Попробуем представить себе, в каком стилистическом направлении мог бы в России начала 20-х годов развиваться талант композитора. Главенствовали три сферы воздействия:
1. Академическая школа Римского-Корсакова (Петербург — цитадель этой школы).
2. Рахманинов (в известной мере Метнер; влияние Чайковского к тому времени ослабло).
3. Скрябин (представлялся крупнейшим новатором, провозвестником революционных преобразований).
Увлечение Прокофьевым только намечалось, а новые музыкальные впечатления несколько позднее хлынули с Запада (примерно с 1923—1924 годов).

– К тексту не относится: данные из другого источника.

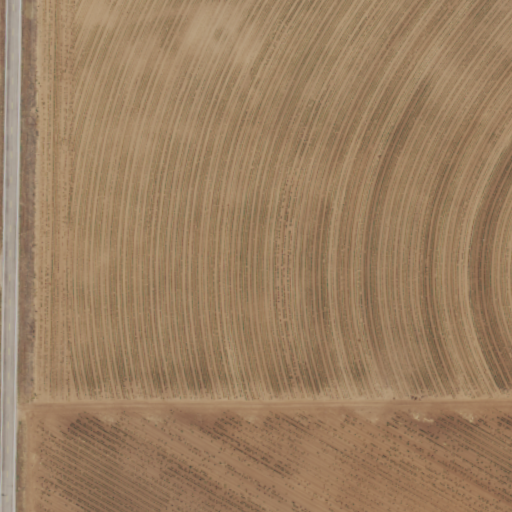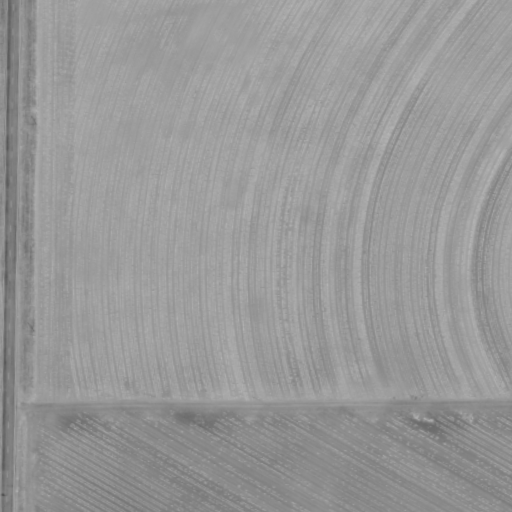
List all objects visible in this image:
road: (10, 256)
road: (5, 280)
road: (261, 403)
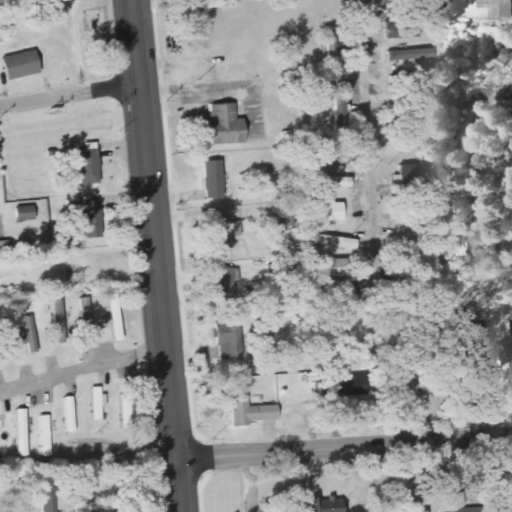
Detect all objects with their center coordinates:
building: (399, 2)
building: (399, 2)
building: (497, 7)
building: (479, 9)
building: (399, 29)
building: (400, 30)
building: (410, 54)
building: (410, 55)
building: (19, 65)
building: (19, 65)
road: (69, 95)
building: (339, 103)
building: (339, 104)
building: (220, 126)
building: (221, 126)
road: (367, 139)
building: (323, 158)
building: (324, 158)
building: (87, 162)
building: (88, 163)
building: (405, 174)
building: (405, 175)
building: (211, 179)
building: (211, 179)
building: (325, 181)
building: (326, 182)
building: (325, 211)
building: (325, 212)
building: (24, 213)
building: (24, 213)
building: (91, 219)
building: (91, 219)
building: (219, 234)
building: (220, 234)
building: (334, 242)
building: (334, 242)
road: (155, 255)
building: (324, 267)
building: (325, 268)
building: (274, 270)
building: (275, 270)
building: (223, 282)
building: (223, 283)
building: (434, 288)
building: (435, 288)
building: (114, 317)
building: (85, 318)
building: (58, 322)
building: (30, 334)
building: (225, 339)
building: (226, 339)
building: (506, 353)
building: (506, 353)
road: (82, 370)
building: (346, 384)
building: (347, 384)
building: (97, 404)
building: (248, 412)
building: (249, 412)
building: (68, 415)
building: (20, 433)
building: (44, 436)
road: (343, 446)
building: (49, 499)
building: (326, 505)
building: (459, 510)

В подобных условиях нелегко пробиться самостоятельному голосу. Шостакович его обрел (в третьей части Первой симфонии отдал некоторую дань Скрябину, а во второй — отчасти Прокофьеву). В ближайшие годы расширялись «регистры голоса». В этом, как и во многом другом, он проявил редкую самостоятельность мысли и поведения.

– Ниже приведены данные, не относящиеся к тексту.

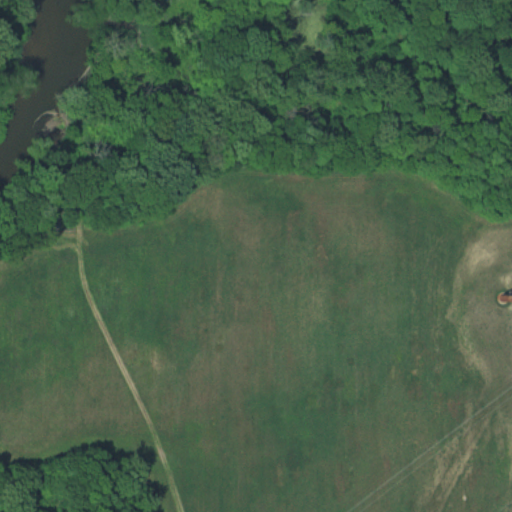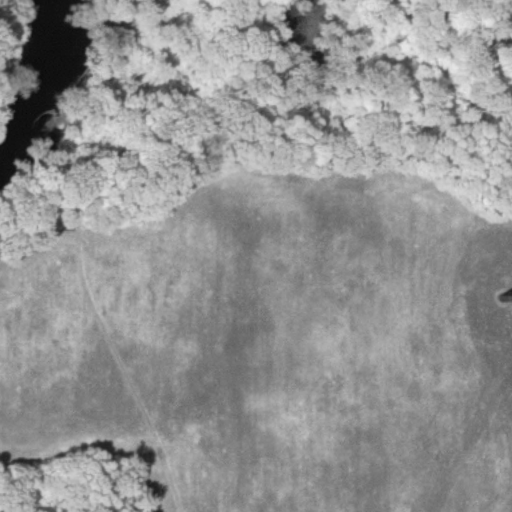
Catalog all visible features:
river: (44, 84)
power tower: (499, 288)
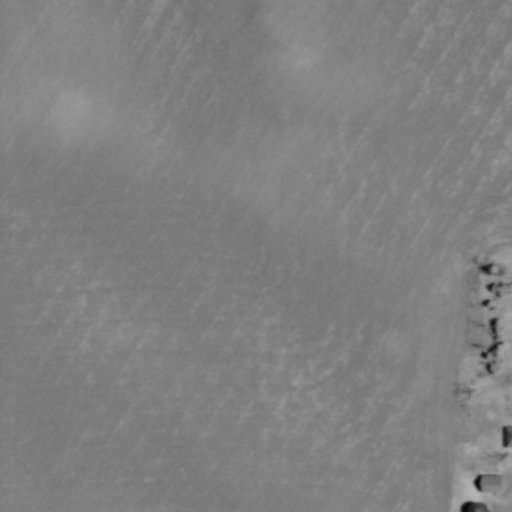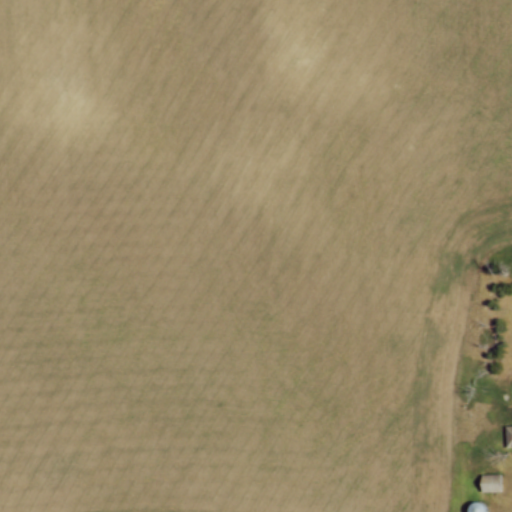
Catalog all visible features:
crop: (243, 248)
building: (508, 434)
building: (508, 435)
building: (491, 480)
building: (490, 482)
silo: (475, 507)
building: (476, 507)
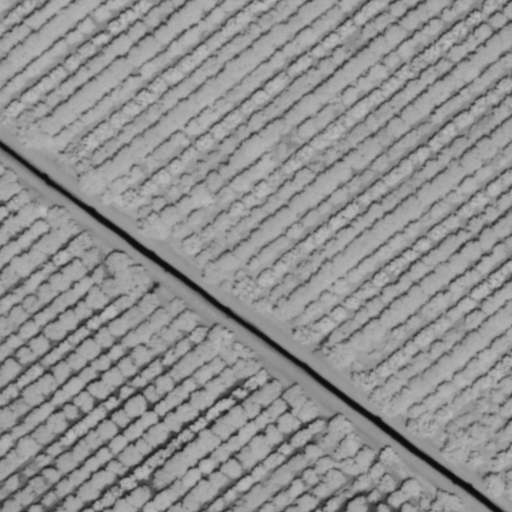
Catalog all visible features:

Его внешность обманчива: хрупкий, нервно подвижный, он надолго сохранил юношески обаятельный облик. Но с отроческих лет Шостакович очень наблюдателен, более, того — он любознателен к любым сторонам жизни. У него зоркий глаз, что порой помогает ему подметить смешное там, на что другие не обратят внимание —он с избытком наделен чувством юмора. Гоголь и Чехов — его на всю жизнь любимые писатели; любит он и сатирическую литературу — Салтыкова-Щедрина, а из советских авторов — Зощенко. Веселие, юмор, а у Шостаковича веселость нередко приобретает по-молодому озорной характер,— показатель жизнелюбия.
Таков один слой его сложной натуры. Есть и другой, в глубь запрятанный, скрытый. В отрочестве он прошел сквозь разные испытания — рано потерял отца, терпел лишения, приработками материально помогал семье, хворал. В Первой симфонии, в ее сильных драматических коллизиях, могло отразиться уже пережитое. Одновременно это и словно предчувствие дальнейших еще более тяжких 'Испытаний — личных и не только личных, общезначимых, что породит склонность к воплощению трагедийных художественных концепций. Шостакович был призван это осуществить, ибо такова специфика одной из сторон его мировосприятия, отдаленную аналогию которой можно усмотреть в творчестве Достоевского. (В частности, последний акт оперы «Катерина Измайлова» написан под явным влиянием «Записок из Мертвого дома».)
Я указал на полюсы психологической структуры личности Шостаковича, что нашло отражение в его музыке. Подобная поляризация наглядно обнаруживается при сравнении произведений, хронологически близких, но резко контрастных по образной структуре. Напомню, к примеру, «соседство» таких сочинений, как Пятая и Шестая симфонии, Восьмая и Девятая, Девятая и Первый скрипичный концерт, комедийная опера «Нос» и трагичная «Катерина Измайлова», та же «Катерина Измайлова» и насквозь пародийный Первый фортепианный концерт, а сразу вслед за ним Виолончельная соната, написанная более традиционно, и т. д.
Отмеченные амбивалентные черты обозначились у него примерно к двадцатилетнему возрасту, когда он полностью сложился как личность и художник. Разумеется, последующие десятилетия вносили свои коррективы: одни черты характера ослабевали, тускнели, другие наоборот, усиливались, особенно же с 60-х годов в связи с обступившими тяжелыми заболеваниями. Не аналогичные ли смещения наблюдаются в его творчестве?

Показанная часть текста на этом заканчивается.